Mesmo a nível financeiro, e face ao atual desempenho positivo da ADSE, tanto PCP como o Bloco de Esquerda defenderam, em sede da discussão dos últimos Orçamentos do Estado, a redução dos descontos dos funcionários públicos para este subsistema de 3,5% para 3% – o que, segundo eles, originaria uma perda de receitas que seria compensada com a recuperação de rendimentos perdidos durante o ajustamento supervisionado pela troika. Ambos os partidos nunca mostraram entusiasmo com as virtudes da ADSE na ligação entre o funcionalismo público e o seu acesso aos cuidados privados da Saúde.

Ou seja, existem à esquerda, sobretudo no interior do PS, visões que se chocam sobre a ADSE e que derivam da forma como se olha para a promoção e recuperação da qualidade do SNS.

Já à direita, campo em que Santana Lopes defendeu recentemente, durante o primeiro congresso da Aliança, que todos os portugueses “devem ter o seu seguro de saúde” (sem dizer como seria possível esse extraordinário milagre…) a questão é mais pacífica. A ADSE, nascida durante o Estado Novo com a intenção de dar competitividade ao recrutamento para a função pública, não se discute, até porque representa cerca de 20% das receitas dos privados.

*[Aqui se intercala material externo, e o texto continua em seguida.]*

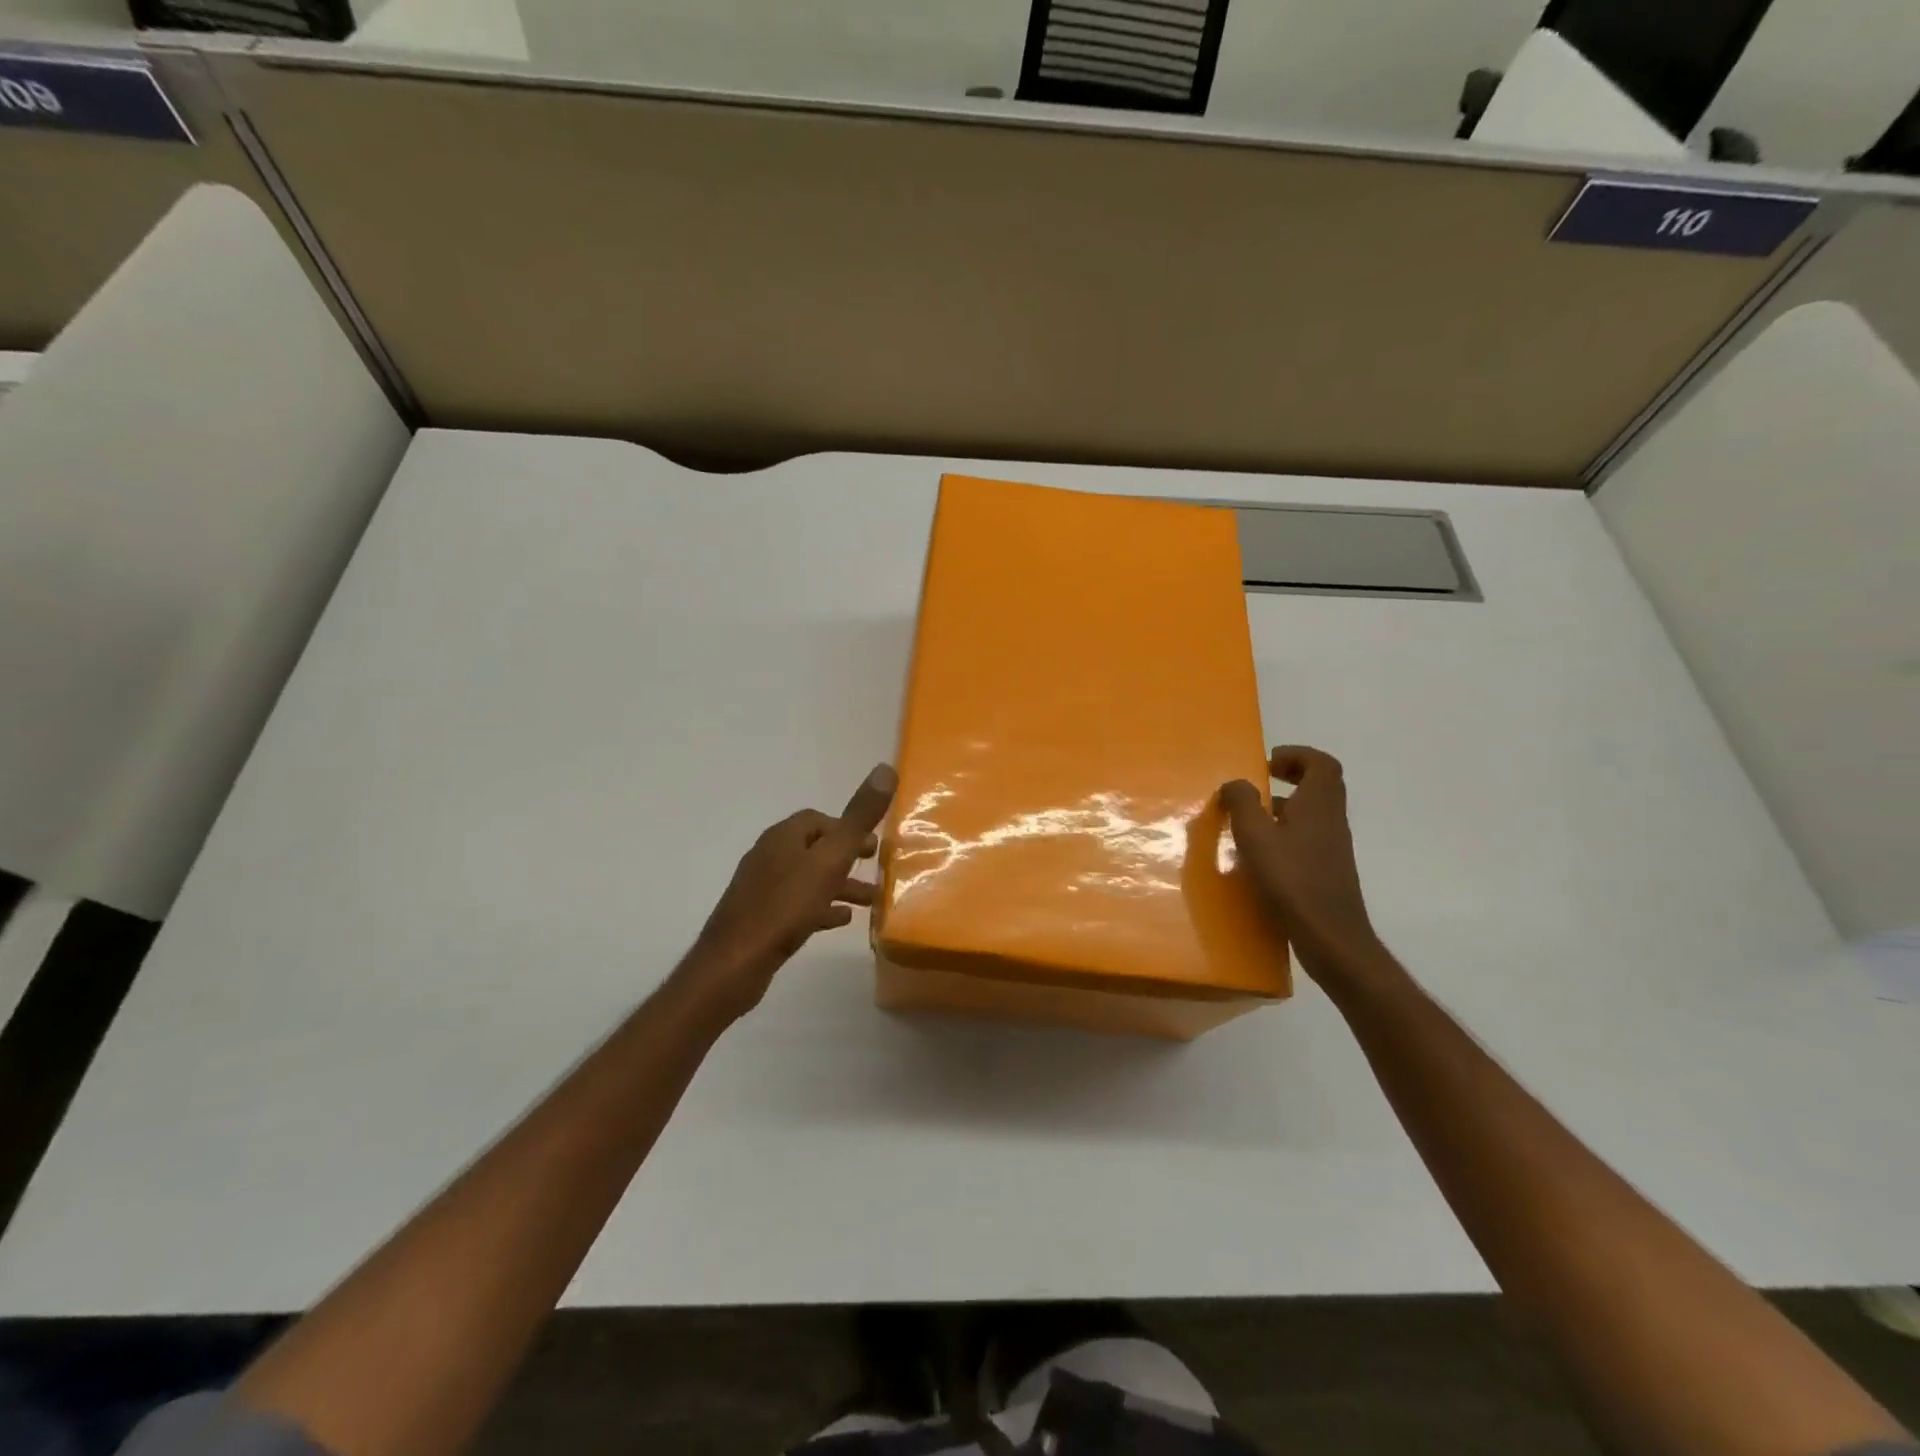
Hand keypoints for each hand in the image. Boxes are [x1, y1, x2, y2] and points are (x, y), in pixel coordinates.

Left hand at [683, 763, 896, 1017]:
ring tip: (870, 901)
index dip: (847, 826)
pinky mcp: (761, 919)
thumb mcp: (830, 860)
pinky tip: (840, 920)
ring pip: (809, 878)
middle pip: (814, 848)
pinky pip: (798, 905)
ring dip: (840, 884)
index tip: (873, 844)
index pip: (817, 819)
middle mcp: (769, 857)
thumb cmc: (785, 907)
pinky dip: (822, 906)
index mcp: (782, 837)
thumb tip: (885, 769)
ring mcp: (762, 889)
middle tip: (875, 866)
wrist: (734, 964)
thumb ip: (858, 818)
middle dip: (846, 856)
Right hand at [1220, 746, 1381, 978]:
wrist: (1330, 936)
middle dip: (1291, 776)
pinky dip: (1287, 832)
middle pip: (1321, 784)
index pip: (1321, 763)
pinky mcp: (1327, 870)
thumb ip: (1241, 803)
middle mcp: (1331, 820)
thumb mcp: (1255, 836)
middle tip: (1260, 783)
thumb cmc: (1291, 879)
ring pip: (1313, 812)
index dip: (1296, 755)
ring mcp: (1333, 847)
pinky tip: (1261, 853)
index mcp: (1318, 804)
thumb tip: (1235, 783)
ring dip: (1286, 805)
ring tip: (1251, 818)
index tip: (1267, 763)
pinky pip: (1309, 836)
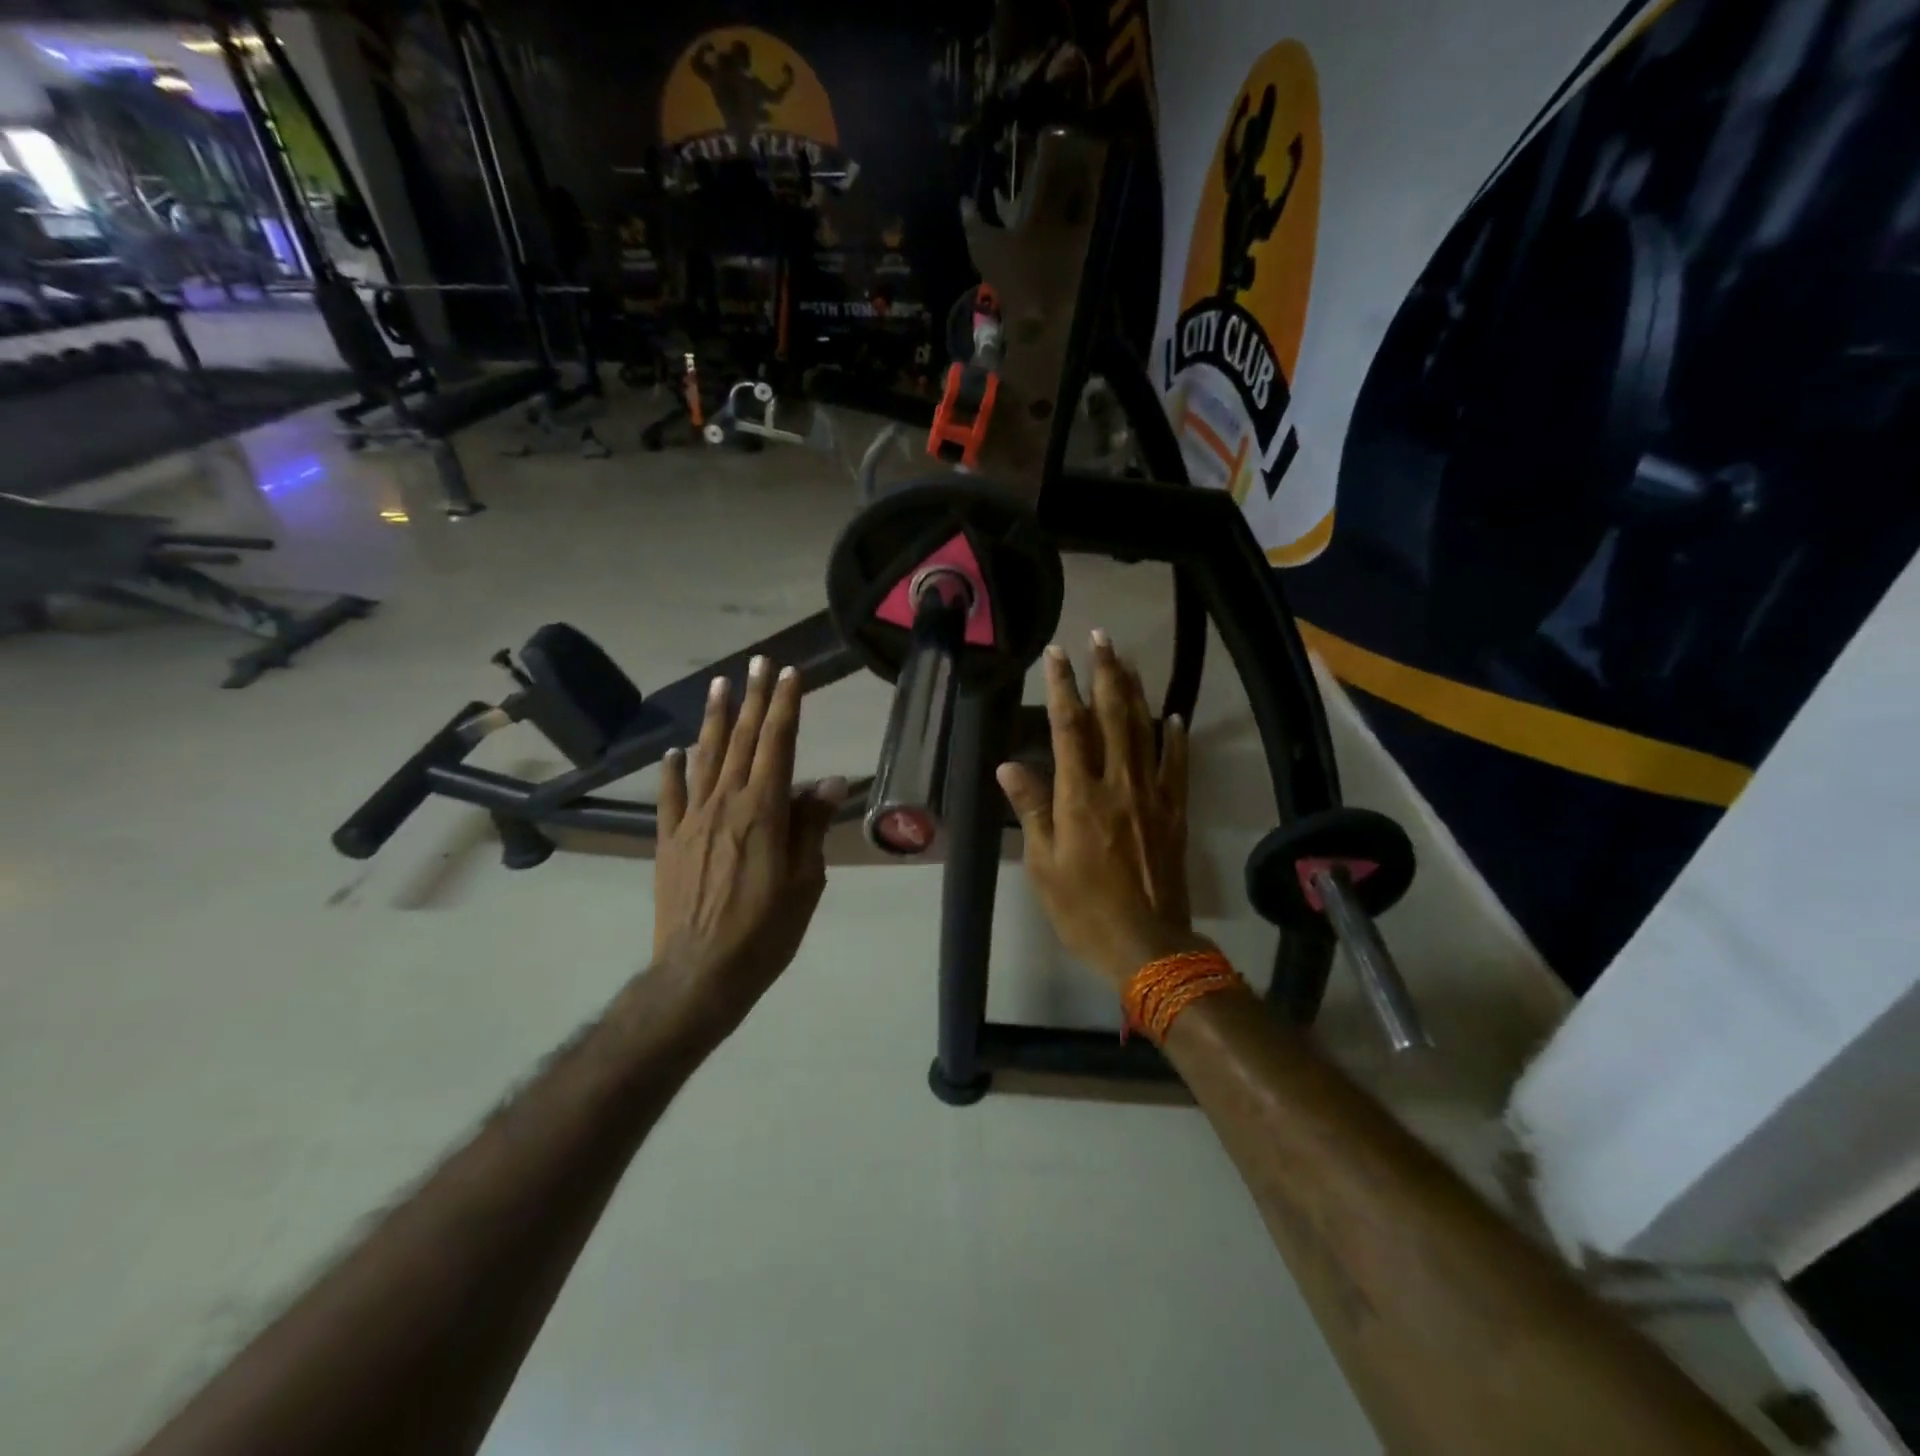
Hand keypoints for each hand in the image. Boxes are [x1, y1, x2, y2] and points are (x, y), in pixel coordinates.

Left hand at [654, 657, 845, 1031]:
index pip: (777, 745)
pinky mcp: (669, 842)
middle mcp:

Na política nada acontece por acaso. Mas, mesmo que esta vasta discussão na Saúde apenas tivesse surgido por mera e pacífica conjugação astral, os partidos políticos vão ter de se definir perante mais de um milhão de portugueses, funcionários públicos e seus familiares. Sobretudo à volta das grandes cidades, onde a posição dos grandes hospitais afeta a ADSE de forma mais intensa, esta definição é importante e promete interferir com o sentido de voto.